» EXERCISE OBJECTIVE: Write out exactly, and only, the lines below from the line with "2) Support all" through the line with "3) Empower an"; pictures do not belong in the copy.

» EXERCISE DATA:
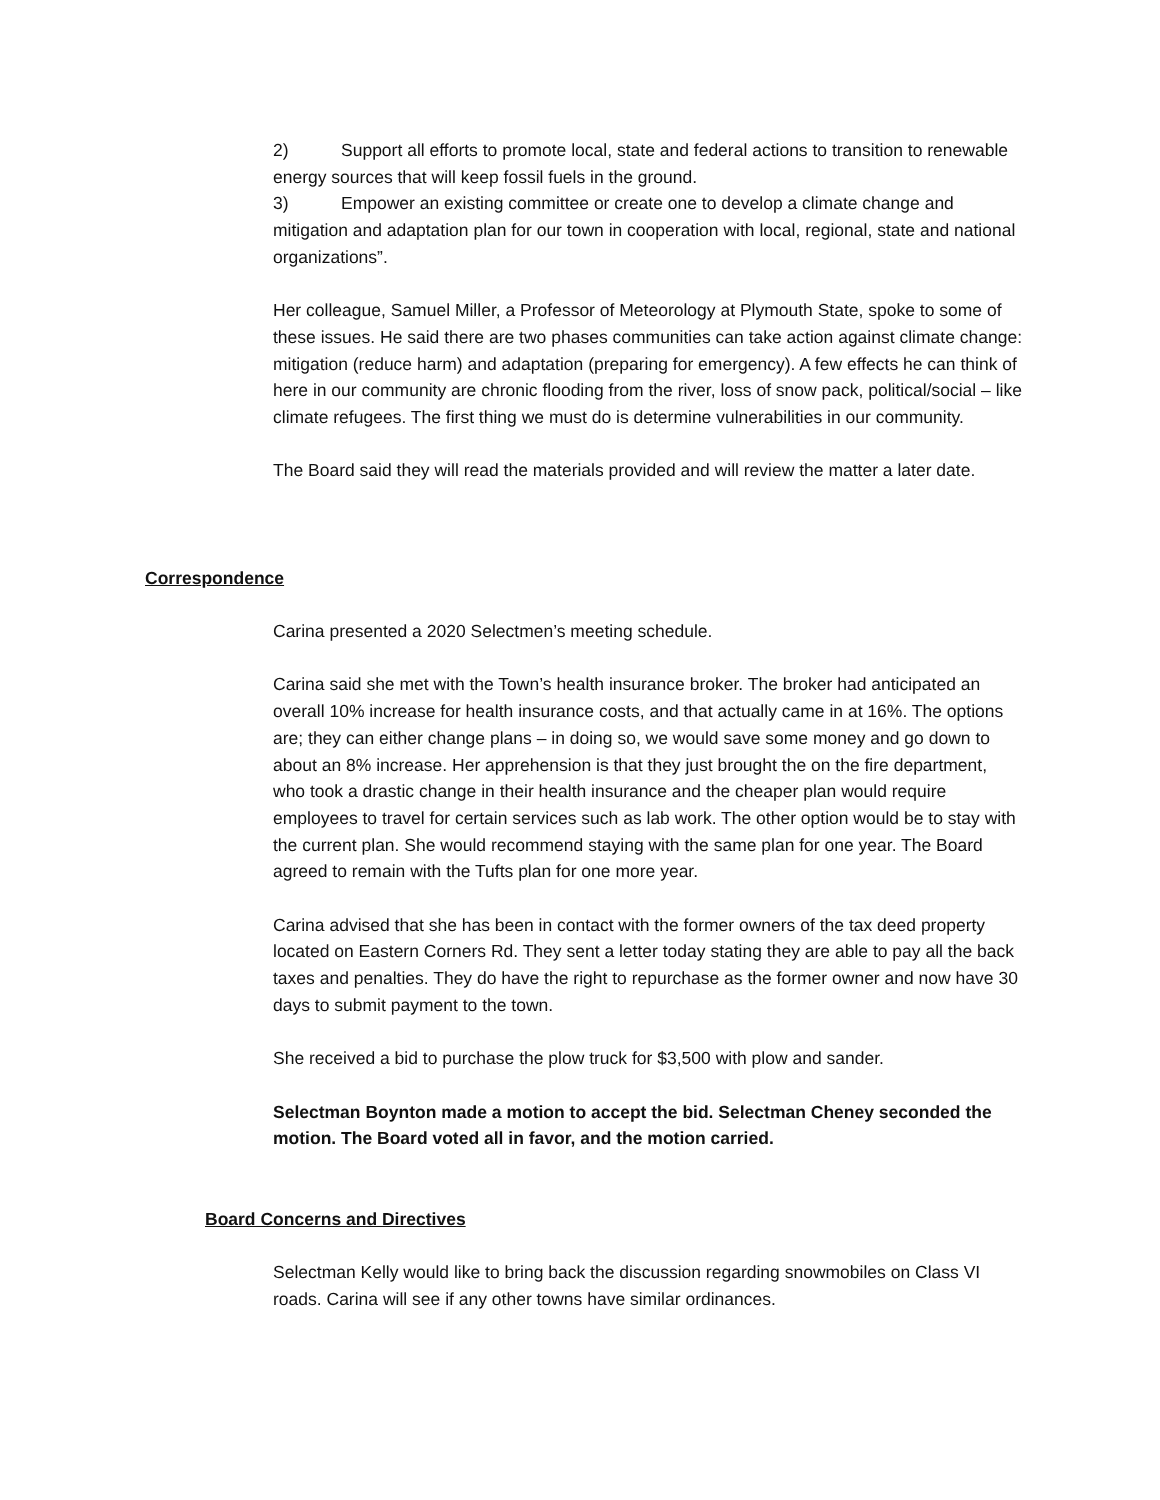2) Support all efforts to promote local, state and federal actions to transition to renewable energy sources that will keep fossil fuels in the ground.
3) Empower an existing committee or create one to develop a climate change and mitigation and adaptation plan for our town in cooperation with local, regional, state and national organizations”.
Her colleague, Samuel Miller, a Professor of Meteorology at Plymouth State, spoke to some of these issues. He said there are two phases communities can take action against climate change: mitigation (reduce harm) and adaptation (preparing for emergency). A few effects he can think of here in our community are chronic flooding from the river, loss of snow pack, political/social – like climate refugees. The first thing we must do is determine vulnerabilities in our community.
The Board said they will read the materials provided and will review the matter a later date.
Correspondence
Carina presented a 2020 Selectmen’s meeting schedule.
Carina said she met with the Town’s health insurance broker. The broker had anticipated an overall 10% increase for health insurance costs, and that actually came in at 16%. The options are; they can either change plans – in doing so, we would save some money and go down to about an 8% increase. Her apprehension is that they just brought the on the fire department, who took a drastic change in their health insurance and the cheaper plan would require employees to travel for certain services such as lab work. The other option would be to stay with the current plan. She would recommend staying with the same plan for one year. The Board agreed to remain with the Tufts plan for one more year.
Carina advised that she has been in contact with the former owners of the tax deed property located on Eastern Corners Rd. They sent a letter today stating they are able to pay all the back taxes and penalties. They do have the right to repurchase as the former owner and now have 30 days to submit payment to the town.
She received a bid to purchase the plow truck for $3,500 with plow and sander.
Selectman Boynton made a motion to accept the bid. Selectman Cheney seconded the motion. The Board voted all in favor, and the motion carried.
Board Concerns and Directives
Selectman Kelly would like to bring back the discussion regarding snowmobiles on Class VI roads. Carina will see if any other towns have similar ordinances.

--

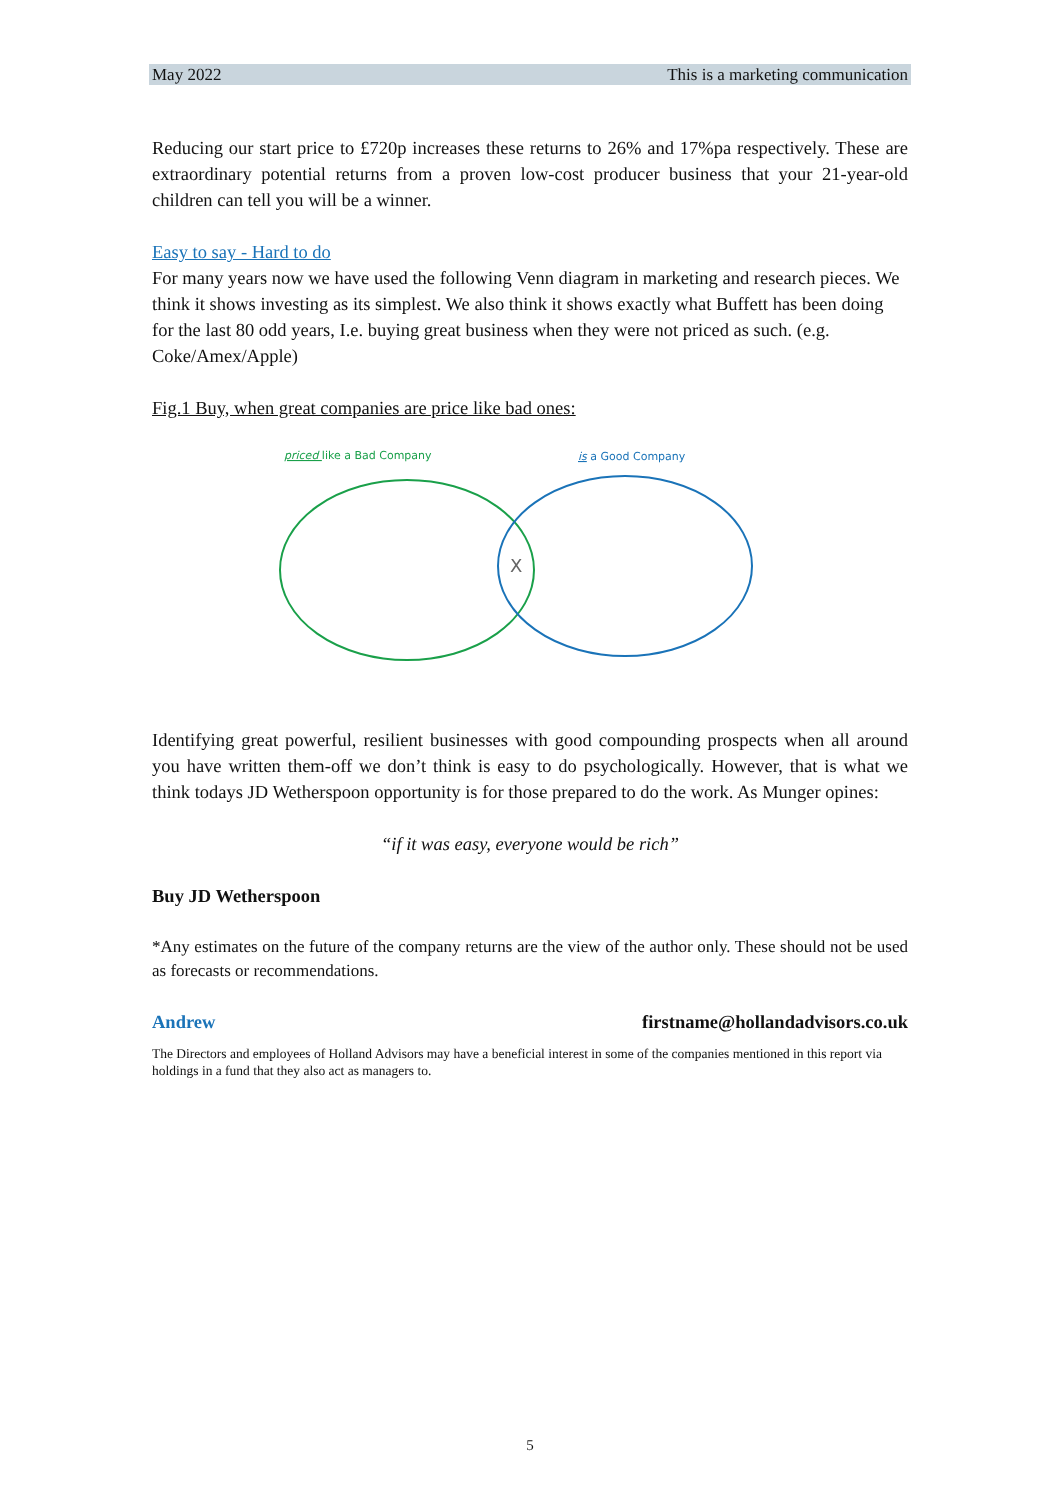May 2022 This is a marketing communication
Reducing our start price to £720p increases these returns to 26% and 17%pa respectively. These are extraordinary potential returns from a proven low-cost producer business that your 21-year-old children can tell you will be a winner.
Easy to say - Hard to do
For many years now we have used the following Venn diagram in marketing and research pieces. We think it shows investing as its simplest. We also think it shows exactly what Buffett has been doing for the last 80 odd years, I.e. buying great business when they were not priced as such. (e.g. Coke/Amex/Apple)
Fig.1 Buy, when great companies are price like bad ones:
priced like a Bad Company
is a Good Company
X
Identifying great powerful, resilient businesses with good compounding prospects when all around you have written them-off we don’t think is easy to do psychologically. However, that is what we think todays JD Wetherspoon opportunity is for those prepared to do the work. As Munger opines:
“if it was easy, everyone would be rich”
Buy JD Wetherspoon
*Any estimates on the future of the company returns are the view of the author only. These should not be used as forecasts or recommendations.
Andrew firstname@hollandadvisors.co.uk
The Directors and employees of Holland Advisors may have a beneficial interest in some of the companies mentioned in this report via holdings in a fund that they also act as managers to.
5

» TASK RESPONSE:
2) Support all efforts to promote local, state and federal actions to transition to renewable energy sources that will keep fossil fuels in the ground.
3) Empower an existing committee or create one to develop a climate change and mitigation and adaptation plan for our town in cooperation with local, regional, state and national organizations”.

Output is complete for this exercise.